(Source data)

_ _ _ _ _ _ _

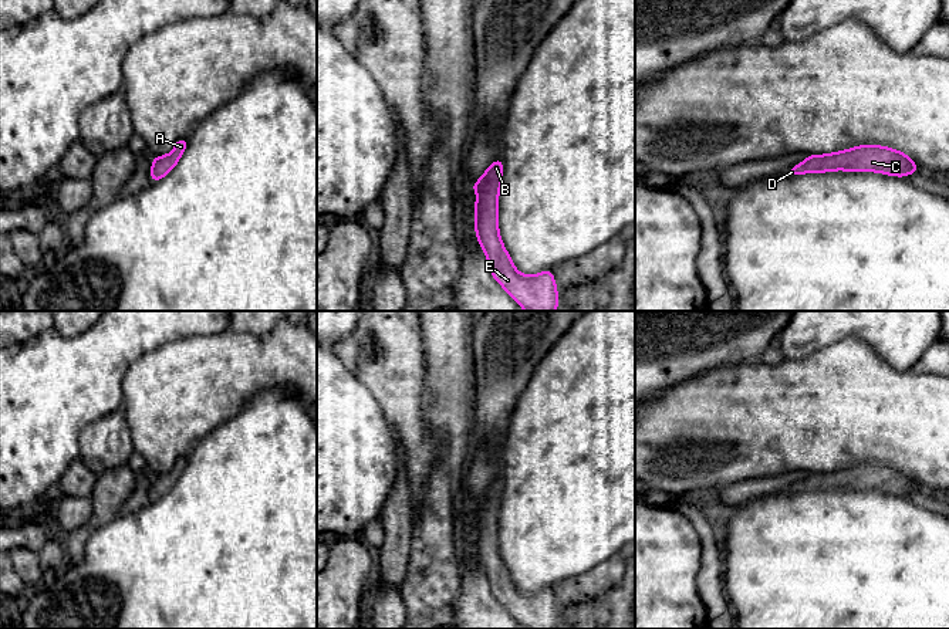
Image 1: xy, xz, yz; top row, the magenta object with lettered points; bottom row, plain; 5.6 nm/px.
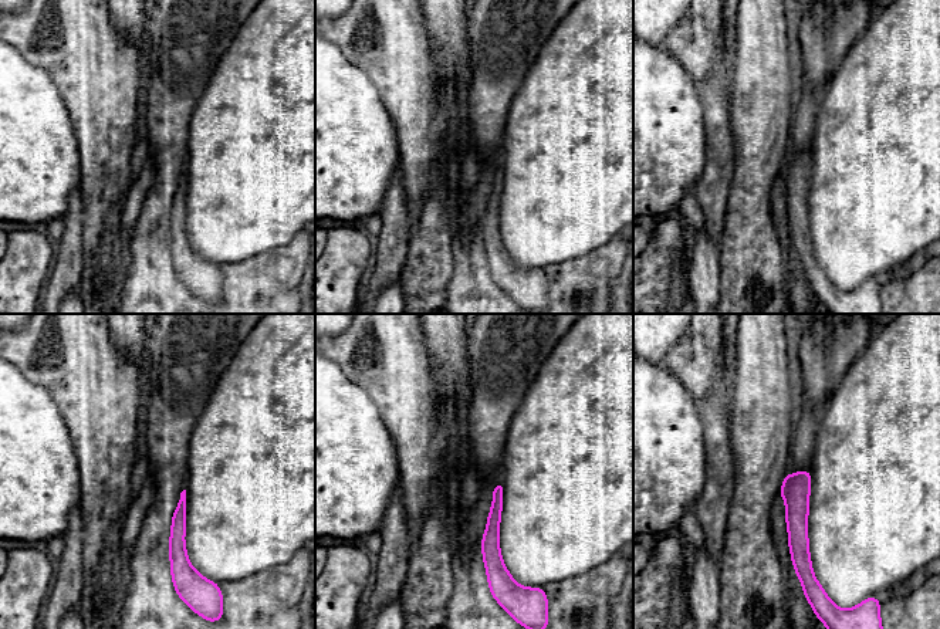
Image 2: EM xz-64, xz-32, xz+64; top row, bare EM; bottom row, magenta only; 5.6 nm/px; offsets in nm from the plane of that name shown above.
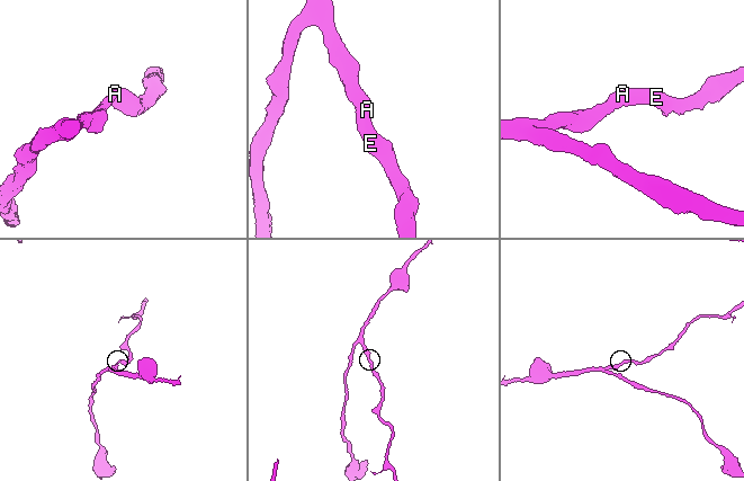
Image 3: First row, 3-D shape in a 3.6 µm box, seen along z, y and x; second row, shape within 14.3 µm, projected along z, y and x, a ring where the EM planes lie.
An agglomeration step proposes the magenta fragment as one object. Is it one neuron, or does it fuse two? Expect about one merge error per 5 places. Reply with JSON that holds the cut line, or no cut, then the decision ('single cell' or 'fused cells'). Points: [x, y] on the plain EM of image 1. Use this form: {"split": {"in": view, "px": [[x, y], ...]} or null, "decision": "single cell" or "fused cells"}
{"split": null, "decision": "single cell"}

_ _ _ _ _ _ _

▶ Task instructions
Please return, exactly as written, the lines from the first line of the records above through the line containing "Image 2: EM", both included, leaving out any pictures.

▶ Result of this task
Image 1: xy, xz, yz; top row, the magenta object with lettered points; bottom row, plain; 5.6 nm/px.
Image 2: EM xz-64, xz-32, xz+64; top row, bare EM; bottom row, magenta only; 5.6 nm/px; offsets in nm from the plane of that name shown above.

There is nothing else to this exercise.